**Tasks for this exercise**
(1) Decide whether each statement agrees with the Usenet downloader review. Answer yes or no for each, quoting the words of the review that settle it.
(a) The writer has seen the video preview feature in other Usenet downloaders.
(b) Posting access is turned on by default.
(c) The dedicated search pane lets the user set the content language as a clause.
(2) In the Usenet downloader review, what does the Transfers pane show?
(3) Write the next part of the Usenet downloader review, picking up after its final sentence.

**Provided passage**
After logging in, the user is presented with what I assume is a collection of the latest posts from the default group bookmarks, seen on the left pane. The application takes care of collecting the chunks and the parts (see above) and condensing them into individual files. Note in the screenshot that there are 26,730 pages to scroll through.

Searching is built-in. Aside from the quick search field in the top right corner, there is a dedicated search pane that allows to set up additional clauses, such as the content language, the file size and more. The application is smart enough to pull up an image for the file in question, whether it’s a cover, a screenshot or a logo.

Before downloading, it is possible to obtain detailed information about the selected file. If an NFO file is present, it is shown directly. In the case of video files, a very interesting feature is the ability to watch a short preview. This is something I haven’t found in any other Usenet downloader I have used, and it’s very interesting. I have no proof of this and I haven’t looked into it in detail, but I suppose that it achieves this by downloading the first part of the set, forcing its extraction without the rest, and then relying on VLC being able to play an incomplete file. For this reason, it may not work in case the video format needs an initial complete seek, but it’s a very handy function nevertheless.

Downloads are just a click away. Once the transfer is started, it is possible to keep browsing around (whether via the search or directly in a newsgroup), or switch to the Transfers pane which shows detailed information about the transfers, down to the part and chunk level.

NewsHosting carries many newsgroups (including national hierarchies) and inexperienced users will probably find the notion of “group bookmarks” less confusing than the traditional idea of a “subscription” used by most, if not all, other newsreaders.

Of course, while the application is specifically built for downloads, I found that it works quite well as a traditional newsreader too. Posting access is disabled by default, but it can be requested via the Control Panel (also directly within the program itself!)

**Record excerpts**
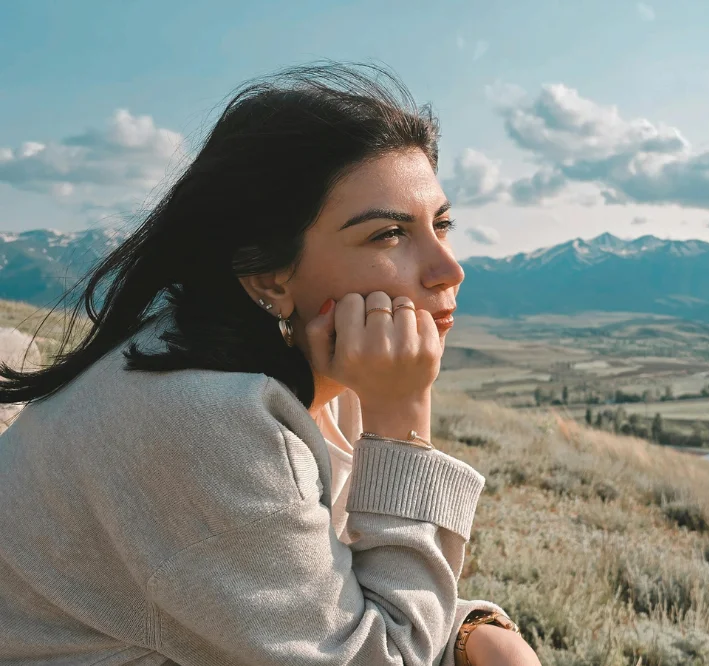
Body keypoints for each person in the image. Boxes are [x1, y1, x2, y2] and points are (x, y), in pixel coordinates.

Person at [0, 62, 540, 666]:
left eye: (442, 224)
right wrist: (405, 425)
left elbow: (316, 597)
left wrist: (472, 630)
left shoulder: (319, 370)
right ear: (268, 275)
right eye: (388, 234)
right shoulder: (207, 424)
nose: (449, 269)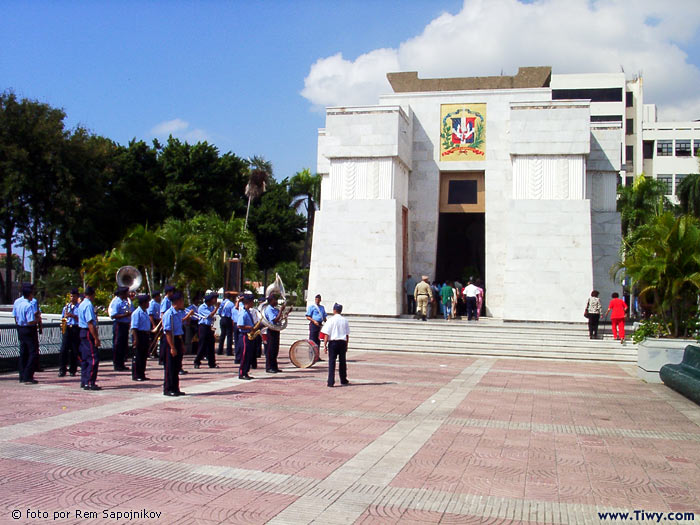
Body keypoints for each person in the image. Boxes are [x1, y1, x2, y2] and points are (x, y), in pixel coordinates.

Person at [162, 291, 194, 396]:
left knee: (177, 366)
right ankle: (168, 388)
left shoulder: (178, 313)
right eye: (181, 301)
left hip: (178, 339)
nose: (183, 302)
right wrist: (172, 347)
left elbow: (179, 329)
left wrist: (181, 344)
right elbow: (168, 332)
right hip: (171, 340)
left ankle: (175, 387)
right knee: (170, 366)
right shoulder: (169, 314)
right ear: (177, 301)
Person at [13, 283, 39, 384]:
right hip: (28, 329)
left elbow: (15, 316)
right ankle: (28, 375)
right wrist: (36, 319)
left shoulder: (18, 303)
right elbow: (30, 321)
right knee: (32, 353)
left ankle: (22, 375)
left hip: (20, 328)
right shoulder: (28, 305)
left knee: (23, 352)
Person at [77, 286, 102, 391]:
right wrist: (96, 338)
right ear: (92, 295)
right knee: (93, 358)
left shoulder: (82, 304)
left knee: (85, 358)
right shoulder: (88, 305)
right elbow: (90, 323)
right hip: (87, 332)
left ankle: (84, 381)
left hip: (82, 331)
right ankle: (90, 381)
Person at [321, 303, 350, 387]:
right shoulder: (345, 320)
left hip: (333, 342)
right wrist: (346, 345)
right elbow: (347, 334)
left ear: (334, 310)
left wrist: (325, 345)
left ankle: (330, 381)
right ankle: (343, 380)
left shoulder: (330, 320)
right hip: (342, 342)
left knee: (332, 362)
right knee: (342, 362)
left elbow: (326, 334)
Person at [58, 288, 81, 377]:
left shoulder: (79, 307)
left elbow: (81, 319)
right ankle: (62, 369)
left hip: (75, 328)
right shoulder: (66, 307)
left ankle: (73, 369)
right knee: (64, 349)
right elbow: (63, 318)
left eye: (74, 296)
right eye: (71, 296)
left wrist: (73, 315)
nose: (72, 298)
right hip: (67, 328)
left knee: (74, 350)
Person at [108, 286, 132, 371]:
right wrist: (125, 315)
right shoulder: (116, 302)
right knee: (117, 344)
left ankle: (122, 363)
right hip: (119, 324)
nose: (128, 294)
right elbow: (113, 315)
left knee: (123, 345)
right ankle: (117, 364)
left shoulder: (125, 302)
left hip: (125, 324)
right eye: (127, 293)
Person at [194, 292, 219, 368]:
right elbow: (209, 315)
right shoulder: (202, 307)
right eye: (214, 299)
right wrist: (216, 308)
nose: (215, 300)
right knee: (202, 345)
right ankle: (197, 361)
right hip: (203, 327)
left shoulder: (211, 307)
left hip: (208, 327)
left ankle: (212, 363)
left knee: (211, 345)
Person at [130, 294, 152, 381]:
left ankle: (142, 373)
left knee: (143, 356)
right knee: (138, 356)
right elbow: (134, 328)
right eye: (147, 302)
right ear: (143, 303)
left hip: (145, 334)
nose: (148, 304)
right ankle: (136, 374)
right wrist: (135, 339)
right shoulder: (137, 313)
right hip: (139, 334)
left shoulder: (145, 312)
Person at [237, 295, 258, 380]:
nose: (253, 303)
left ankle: (246, 371)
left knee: (249, 355)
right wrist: (249, 327)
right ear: (248, 302)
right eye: (252, 301)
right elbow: (239, 325)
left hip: (249, 335)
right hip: (244, 336)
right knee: (245, 355)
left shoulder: (248, 311)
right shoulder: (243, 313)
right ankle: (242, 373)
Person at [263, 295, 283, 373]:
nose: (277, 301)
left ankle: (274, 366)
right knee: (270, 350)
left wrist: (286, 313)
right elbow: (274, 320)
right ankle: (269, 367)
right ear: (271, 301)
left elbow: (280, 318)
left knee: (275, 349)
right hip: (271, 330)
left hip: (276, 329)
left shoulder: (274, 309)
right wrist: (281, 310)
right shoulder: (269, 309)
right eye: (275, 299)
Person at [306, 294, 327, 359]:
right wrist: (314, 321)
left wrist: (327, 322)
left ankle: (317, 356)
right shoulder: (312, 307)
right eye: (316, 299)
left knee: (318, 341)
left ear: (320, 300)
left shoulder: (322, 307)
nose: (317, 301)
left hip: (319, 325)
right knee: (312, 340)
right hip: (314, 324)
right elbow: (308, 316)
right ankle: (311, 356)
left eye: (318, 299)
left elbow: (324, 316)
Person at [158, 285, 175, 365]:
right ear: (168, 292)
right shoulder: (165, 301)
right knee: (164, 342)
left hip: (169, 322)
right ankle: (162, 358)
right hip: (166, 322)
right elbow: (163, 313)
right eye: (172, 292)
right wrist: (163, 324)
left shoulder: (169, 300)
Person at [217, 292, 235, 356]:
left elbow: (218, 312)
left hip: (222, 318)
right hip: (228, 319)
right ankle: (229, 351)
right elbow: (233, 313)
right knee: (229, 336)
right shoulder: (231, 304)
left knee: (222, 335)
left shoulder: (222, 303)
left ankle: (219, 350)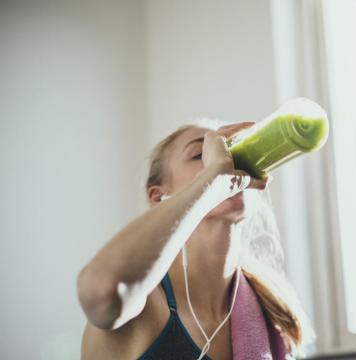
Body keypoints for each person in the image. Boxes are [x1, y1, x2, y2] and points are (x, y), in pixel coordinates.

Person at [77, 120, 312, 359]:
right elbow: (100, 290)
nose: (226, 162)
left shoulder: (273, 317)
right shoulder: (143, 305)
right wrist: (212, 182)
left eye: (230, 151)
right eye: (201, 154)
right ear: (158, 197)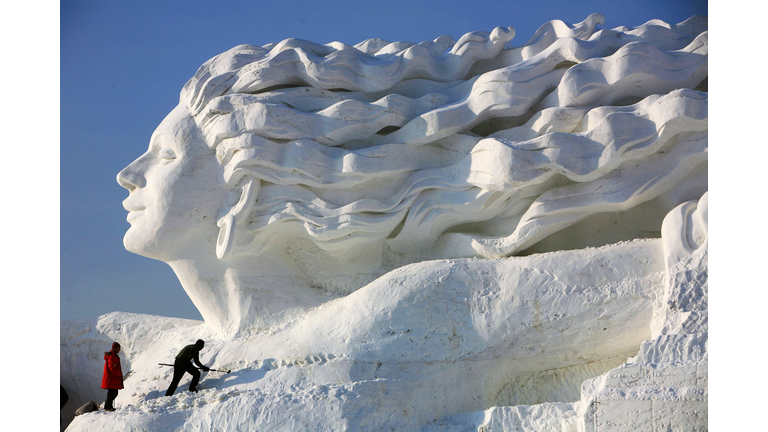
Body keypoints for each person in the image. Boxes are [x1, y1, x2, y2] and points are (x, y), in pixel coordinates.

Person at [101, 342, 123, 411]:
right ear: (115, 348)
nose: (119, 350)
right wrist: (119, 374)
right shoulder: (112, 356)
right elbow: (112, 368)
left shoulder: (113, 355)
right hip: (111, 378)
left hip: (111, 378)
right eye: (118, 348)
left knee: (112, 393)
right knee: (113, 393)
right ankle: (108, 407)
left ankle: (107, 406)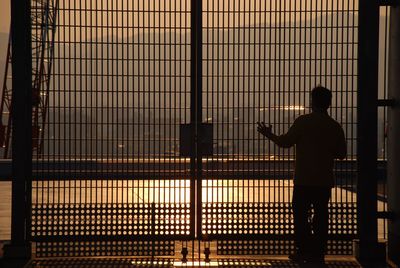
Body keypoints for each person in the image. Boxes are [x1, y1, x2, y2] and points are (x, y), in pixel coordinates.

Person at [257, 86, 346, 266]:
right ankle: (318, 253)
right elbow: (341, 153)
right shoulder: (335, 126)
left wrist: (269, 134)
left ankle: (303, 250)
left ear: (312, 102)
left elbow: (285, 142)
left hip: (304, 180)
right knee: (321, 217)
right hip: (323, 181)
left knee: (300, 216)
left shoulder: (303, 122)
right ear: (329, 103)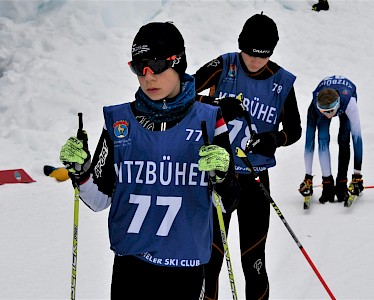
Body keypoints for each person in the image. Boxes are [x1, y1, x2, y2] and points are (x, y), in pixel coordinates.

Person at [59, 21, 239, 299]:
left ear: (178, 63)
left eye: (156, 65)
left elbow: (228, 201)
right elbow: (98, 200)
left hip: (184, 268)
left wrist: (222, 175)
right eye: (138, 67)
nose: (148, 77)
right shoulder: (120, 122)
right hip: (131, 267)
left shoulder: (209, 120)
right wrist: (80, 172)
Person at [194, 12, 302, 300]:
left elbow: (295, 130)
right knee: (210, 260)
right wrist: (216, 103)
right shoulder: (224, 64)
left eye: (262, 56)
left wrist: (274, 139)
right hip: (219, 178)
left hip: (255, 180)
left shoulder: (282, 81)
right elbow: (180, 94)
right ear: (240, 45)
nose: (254, 61)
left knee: (253, 262)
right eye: (249, 53)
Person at [298, 75, 364, 203]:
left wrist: (357, 175)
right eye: (323, 111)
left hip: (345, 98)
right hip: (328, 101)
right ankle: (327, 182)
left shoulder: (349, 103)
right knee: (322, 139)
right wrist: (308, 177)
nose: (328, 115)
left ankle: (341, 181)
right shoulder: (315, 106)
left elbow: (357, 139)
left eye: (330, 111)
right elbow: (309, 143)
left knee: (344, 139)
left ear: (337, 104)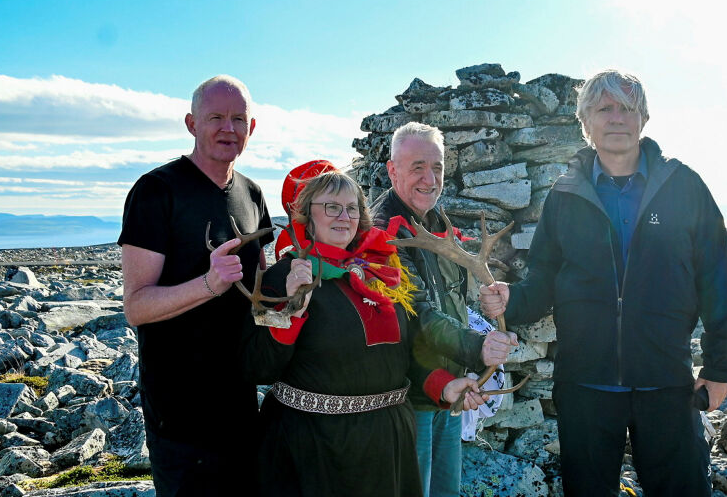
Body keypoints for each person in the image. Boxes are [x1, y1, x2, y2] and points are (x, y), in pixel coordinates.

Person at [479, 70, 727, 497]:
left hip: (666, 381)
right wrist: (512, 300)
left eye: (627, 109)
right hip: (585, 385)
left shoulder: (684, 187)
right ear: (587, 122)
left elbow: (717, 280)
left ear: (643, 119)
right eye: (605, 108)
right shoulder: (564, 195)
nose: (616, 118)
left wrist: (718, 368)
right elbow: (543, 278)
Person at [242, 164, 486, 496]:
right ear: (307, 216)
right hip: (314, 450)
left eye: (352, 208)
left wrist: (444, 385)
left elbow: (405, 352)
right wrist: (292, 309)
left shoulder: (378, 274)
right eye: (331, 207)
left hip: (387, 446)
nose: (343, 216)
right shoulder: (284, 277)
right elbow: (257, 365)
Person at [119, 75, 272, 496]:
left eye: (239, 119)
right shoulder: (156, 191)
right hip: (180, 415)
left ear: (252, 127)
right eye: (216, 118)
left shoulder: (252, 194)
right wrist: (207, 284)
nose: (229, 128)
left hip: (240, 404)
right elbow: (136, 307)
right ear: (191, 123)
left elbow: (261, 291)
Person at [370, 122, 518, 497]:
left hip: (445, 393)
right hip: (407, 400)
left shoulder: (436, 224)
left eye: (436, 167)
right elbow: (414, 314)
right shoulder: (382, 233)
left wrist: (490, 301)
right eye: (417, 166)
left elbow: (452, 301)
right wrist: (477, 348)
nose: (429, 178)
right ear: (392, 170)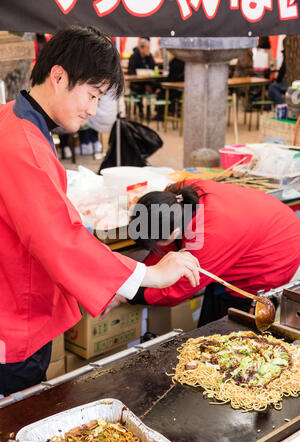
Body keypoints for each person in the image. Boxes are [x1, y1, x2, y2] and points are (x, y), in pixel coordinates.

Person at [0, 26, 200, 397]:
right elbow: (57, 237)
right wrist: (147, 275)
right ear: (57, 76)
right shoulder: (22, 142)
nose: (93, 110)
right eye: (91, 95)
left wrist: (109, 280)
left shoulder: (12, 117)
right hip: (14, 317)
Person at [123, 179, 300, 327]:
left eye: (155, 244)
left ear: (173, 234)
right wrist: (133, 278)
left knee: (232, 326)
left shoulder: (207, 238)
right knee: (214, 306)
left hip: (276, 251)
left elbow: (177, 288)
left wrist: (127, 295)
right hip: (260, 222)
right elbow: (165, 252)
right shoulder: (172, 197)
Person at [128, 38, 159, 118]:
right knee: (140, 89)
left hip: (148, 82)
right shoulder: (134, 57)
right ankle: (141, 109)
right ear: (141, 48)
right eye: (147, 48)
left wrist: (149, 57)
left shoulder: (149, 56)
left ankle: (155, 111)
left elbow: (153, 68)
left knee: (159, 86)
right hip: (137, 83)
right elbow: (131, 72)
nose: (149, 50)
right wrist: (145, 83)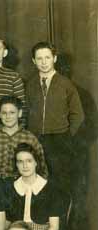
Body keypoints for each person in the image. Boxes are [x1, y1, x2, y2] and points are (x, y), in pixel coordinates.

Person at [4, 143, 65, 230]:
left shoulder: (50, 188)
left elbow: (54, 227)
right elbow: (7, 222)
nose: (25, 166)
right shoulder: (11, 188)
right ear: (16, 165)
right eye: (20, 162)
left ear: (36, 162)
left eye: (29, 161)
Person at [26, 42, 84, 191]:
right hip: (35, 138)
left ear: (55, 59)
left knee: (60, 182)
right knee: (37, 180)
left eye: (47, 57)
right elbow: (24, 111)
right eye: (39, 58)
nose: (44, 62)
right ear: (33, 61)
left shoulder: (66, 84)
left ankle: (60, 214)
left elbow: (78, 114)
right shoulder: (30, 85)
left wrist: (66, 136)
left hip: (60, 141)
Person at [0, 96, 47, 182]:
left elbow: (42, 167)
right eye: (4, 113)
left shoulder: (29, 138)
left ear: (19, 113)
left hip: (21, 182)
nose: (8, 116)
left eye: (12, 112)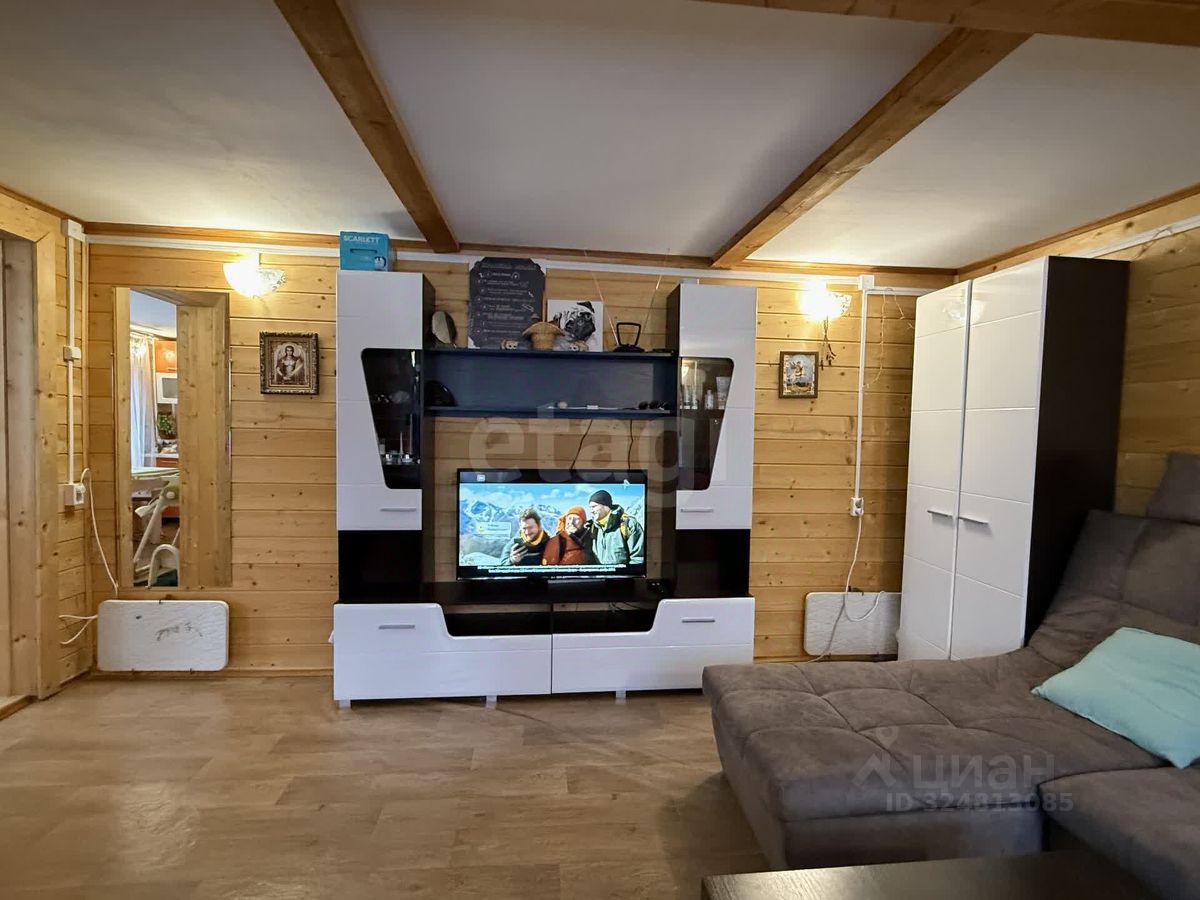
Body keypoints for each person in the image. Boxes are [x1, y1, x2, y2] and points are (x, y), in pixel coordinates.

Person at [582, 490, 645, 567]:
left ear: (605, 506)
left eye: (594, 506)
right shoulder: (593, 527)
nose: (591, 511)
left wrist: (630, 573)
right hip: (600, 573)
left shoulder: (628, 524)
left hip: (623, 574)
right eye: (590, 507)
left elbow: (638, 558)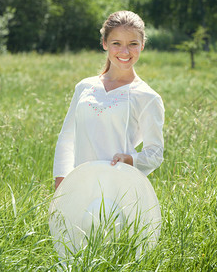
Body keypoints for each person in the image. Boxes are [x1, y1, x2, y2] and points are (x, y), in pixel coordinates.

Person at [53, 11, 164, 190]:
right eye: (116, 43)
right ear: (105, 43)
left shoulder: (147, 97)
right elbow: (67, 138)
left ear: (142, 45)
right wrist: (61, 178)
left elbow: (155, 153)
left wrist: (130, 160)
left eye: (133, 44)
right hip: (80, 185)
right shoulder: (84, 87)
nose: (125, 51)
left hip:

**Answers by task**
(1)
(a) No: "This is something I haven’t found in any other Usenet downloader I have used"
(b) No: "Posting access is disabled by default"
(c) Yes: "allows to set up additional clauses, such as the content language, the file size and more"

(2) Detailed information about the transfers, down to the part and chunk level.

(3)
So, how much does it all cost? Less than you think. There are three plains available:

  • NewsHosting Lite, $10.00/month, with a 50 GB monthly allowance with rollover, 30 connections
  • NewsHosting Unlimited, starting at $12.95/month, unlimited transfer, 30 connections
  • NewsHosting XL Powerpack, starting at $15.83/month, unlimited transfer, 60 connections, free account at EasyNews to search and download directly with a browser
All packages offer 1193 days of retention (that means that it’s possible to download files that were uploaded as far back as 3+ years ago), unlimited speed and SSL encryption for maximum security. All plans also include a free 14-day or 30 GB trial period, whichever comes first.

Of course, it is possible to use any Usenet newsreader and/or downloader to access NewsHosting‘s servers, though the application I described above frankly makes it hard to justify going through all the loops and hoops of configuration, separate searching and so on.

NewsHosting‘s Usenet client may very well be the “killer app” for anyone interested in the world of Usenet binaries. It’s well worth a shot, and with a two-weeks free trial, why not?

If you sign up for the service, feel free to leave a comment and share your experience!

(Are you interested in protecting your anonymity on the ‘net? Check out my review of IPVanish!)

  • DemongerX

    I agree. I’ve used numerous usenet services over the years, and have been with newshosting for the last 3 or so. I’ve used several different readers as well, settling on Grabit, as it has nzb support as well as a good header viewing system. However, I’ve been looking for something that had x64 support, and up to now, nothing has taken advantage of multiple processors, windows 7, etc. I downloaded and used newshostings new program and am very impressed. It’ll take a bit to get used to the file handling tools, but having something that is more streamlined to my current system/os is a great plus for me.